A memoir by then Japanese Emperor Hirohito about Japan's slide into World War II fetched $275,000 at an auction in New York on Wednesday.

The 173-page document, written in pencil by an aide to the emperor in the spring of 1946, was sold to Japanese plastic surgeon Katsuya Takasu, according to auction house Bonhams.

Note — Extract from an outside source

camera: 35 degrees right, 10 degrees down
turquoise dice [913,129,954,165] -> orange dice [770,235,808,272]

Takasu said in a Twitter post that he will hand it over to the imperial family.

(@katsuyatakasu)

(Bonhams)

The memoir, also known as "The Emperor's Monologue," covers events ranging from the 1928 assassination by Japanese militarists of Zhang Zuolin, the Chinese warlord who ruled Manchuria, to Japan's defeat in World War II in August 1945.

According to Bonhams, the two-volume notebooks are the only full record of the emperor's spoken memoirs and "constitute a key resource" for understanding Japanese history.

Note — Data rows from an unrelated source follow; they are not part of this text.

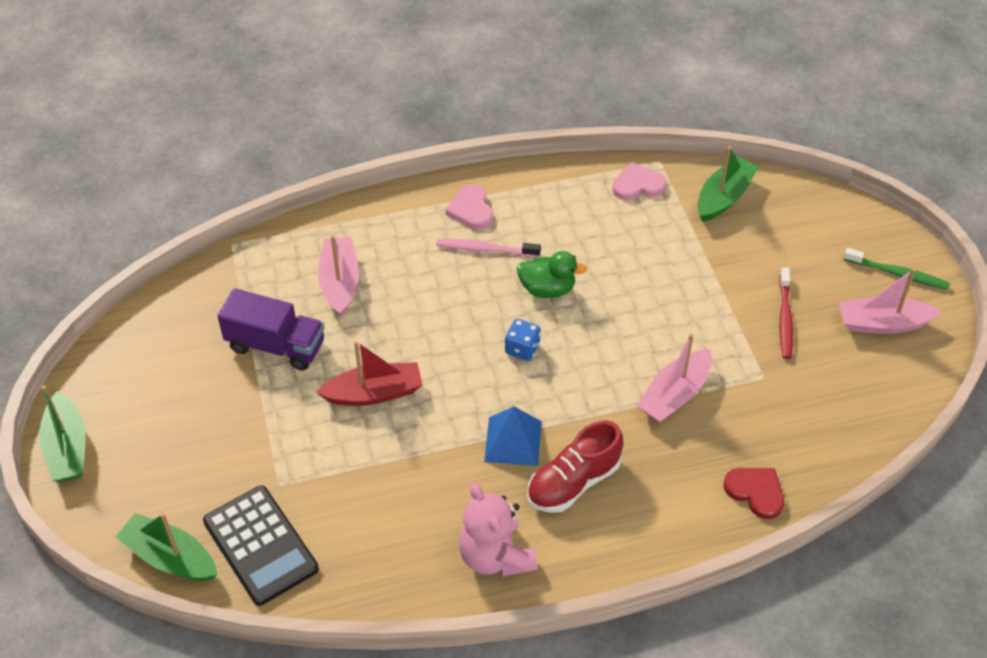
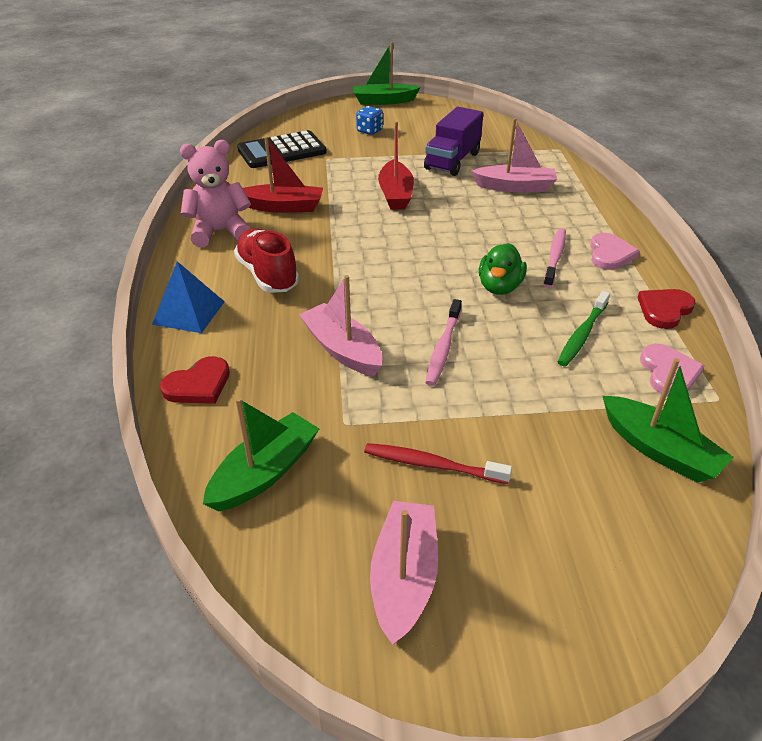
camera: 100 degrees right, 10 degrees down
green boat [116,513,217,581] -> green boat moved to [203,397,319,512]
pink heart [445,185,493,229] -> pink heart turned 105 degrees clockwise [590,233,640,270]
blue pyramid [484,406,542,466] -> blue pyramid moved to [152,261,225,333]
blue dice [505,319,541,361] -> blue dice moved to [356,106,383,135]
green toothbrush [844,248,950,290] -> green toothbrush moved to [558,291,610,367]
none -> red boat [243,136,323,213]
none -> pink toothbrush [425,299,462,386]
none -> red heart [638,289,696,329]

The document was first published in Japan in 1990, a year after the emperor, who reigned between 1926 and 1989, died at age 87.

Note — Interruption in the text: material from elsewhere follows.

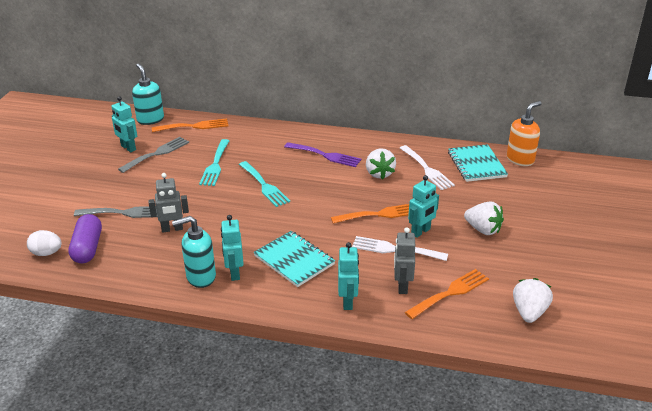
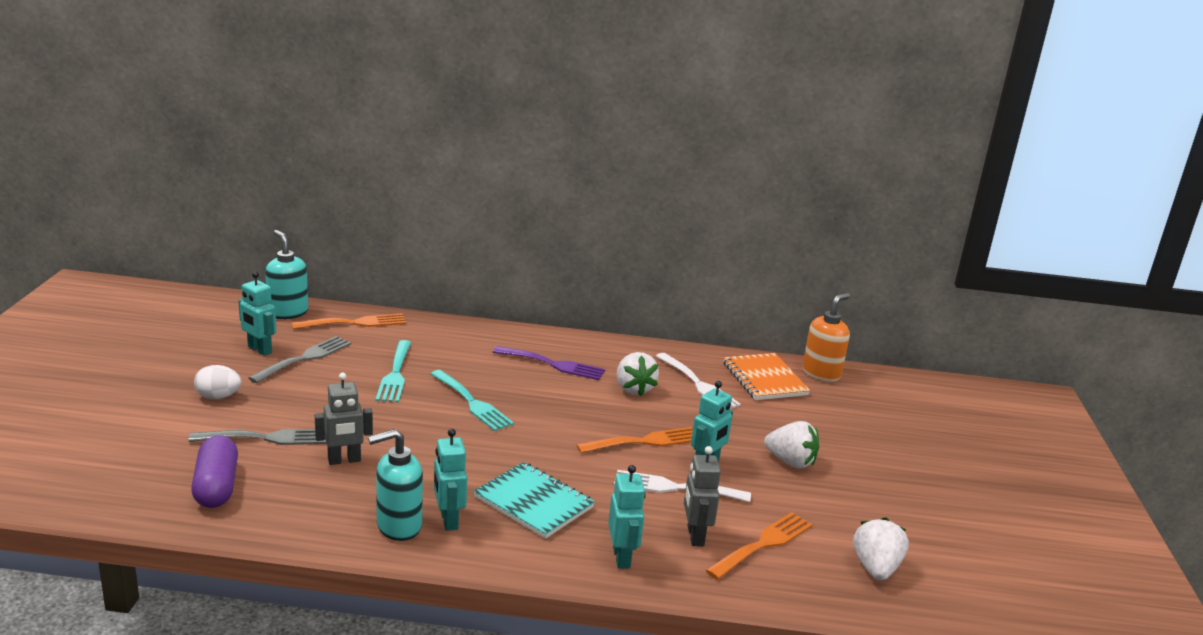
camera: 10 degrees left, 10 degrees down
white egg [27,230,62,256] -> white egg moved to [194,365,242,399]
turquoise notebook [448,144,508,182] -> orange notebook [723,353,810,400]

In the memoir, the emperor said that if he had refused to accept the Cabinet decision to launch the Pacific War, Japan would have been thrown into disarray and perished.

Hidenari Terasaki, who transcribed the recollections, is a diplomat who served as an interpreter during a meeting between the emperor and Douglas MacArthur, the supreme commander for the Allied Powers after the war.